In recent years, a number of much improved light-emitting diodes (LEDs) with markedly increased luminous flux have been developed and brought to the market. They are now competitive as light-emitting means for some niches of general lighting and decorative lighting. In this case, a large number of LED lamps are often used simultaneously, which requires considerable complexity for installation and/or conversion work. In addition, nowadays a comparatively large amount of space is still required for fixing the LED lamps or LED luminaires and said lamps and luminaires are restricted to specific locations for fixing.
In particular in the case of light-emitting diodes, the electrical supply to the LEDs has until now been provided with wiring or via printed circuit board contacts in lighting applications of LEDs, usually luminaires with a traditional design. Relatively large LEDs are often supplied on a small (hexagonal) metal-core printed circuit board with half-open screw eyelets (for example by OSRAM, type designation: OSTAR LEW E3A), which can be connected in a type of lampholder. Generally, LEDs with such a design are screwed on to cooling surfaces and are connected using wires or by means similar to wires (spring contacts). Lampholders which are more suited to general lighting LEDs have not yet been standardized. Therefore, known lampholders from the incandescent lamp sector are generally used nowadays (retrofitting), although these lampholders are not optimally designed for heat dissipation, for example, and are space-consuming, and the lamps need to be fitted at a defined point.
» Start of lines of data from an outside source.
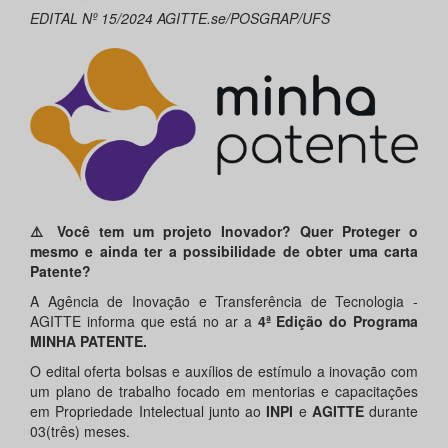
EDITAL Nº 15/2024 AGITTE.se/POSGRAP/UFS
⚠️ Você tem um projeto Inovador? Quer Proteger o
mesmo e ainda ter a possibilidade de obter uma carta
Patente?
A Agência de Inovação e Transferência de Tecnologia -
AGITTE informa que está no ar a
4ª
E
dição do Programa
MINHA PATENTE
.
O edital oferta bolsas e auxílios de estímulo a inovação com
um plano de trabalho focado em mentorias e capacitações
em Propriedade Intelectual junto ao
INPI
e
AGITTE
durante
03(três) meses.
WO 2007/008646 A2 has disclosed a general device for transferring electromagnetic energy, which has a first resonator structure which receives energy from an external power supply. The first resonator structure has a first Q factor. A second resonator structure is positioned distally from the first resonator structure and supplies an operating current to an external load. The second resonator structure has a second Q factor. The distance between the two resonators can be greater than the characteristic size of each resonator. A non-radiative energy transfer between the first resonator structure and the second resonator structure is achieved by means of coupling their resonant-field evanescent tails.
US 2005/0104453 A1 has disclosed a general device for wireless power transmission including a mechanism for receiving a radiofrequency range across a collection of frequences. The device includes a mechanism for converting the RF radiation across the collection of frequences into a DC voltage, preferably simultaneously. A method for wireless power supply includes the following steps: receiving a range of RF radiation across a collection of frequences and converting the RF radiation across the collection of frequences into a DC voltage, preferably simultaneously.
T. Sekitani et al., “A large-area wireless power-transmission sheet using printed organic transistors and plastic MEMS switches”, Nature Materials 6, 413 (2007), discloses a multilayered film which can transmit power by inductive coupling to an electrical consumer. For this purpose, it has transistors, coils and microelectromechanical systems (MEMS) consisting of conductive plastics. A laboratory sample of 50 g in weight has a size of 21×21 cm2, a thickness of 1 mm and includes in total four films positioned one on top of the other, of which two are responsible for position identification of a receiver and two transmit the power. A matrix of coils with a diameter of 25 mm is printed on to one of the two films for position identification. The second film lying therebeneath contains organic transistors with channel lengths of 13 μm for the logic. The combination of films which transmits the current likewise includes a film with coils and a second film with the MEMS matrix. Thanks to the coil matrix, the MEMS knows the position of the receiver and, in a targeted manner, can only allow that transmission coil to respond over which the object is located. The efficiency of the transmission is over 80 percent, and the received power increases up to 40 W in linear fashion with the output power.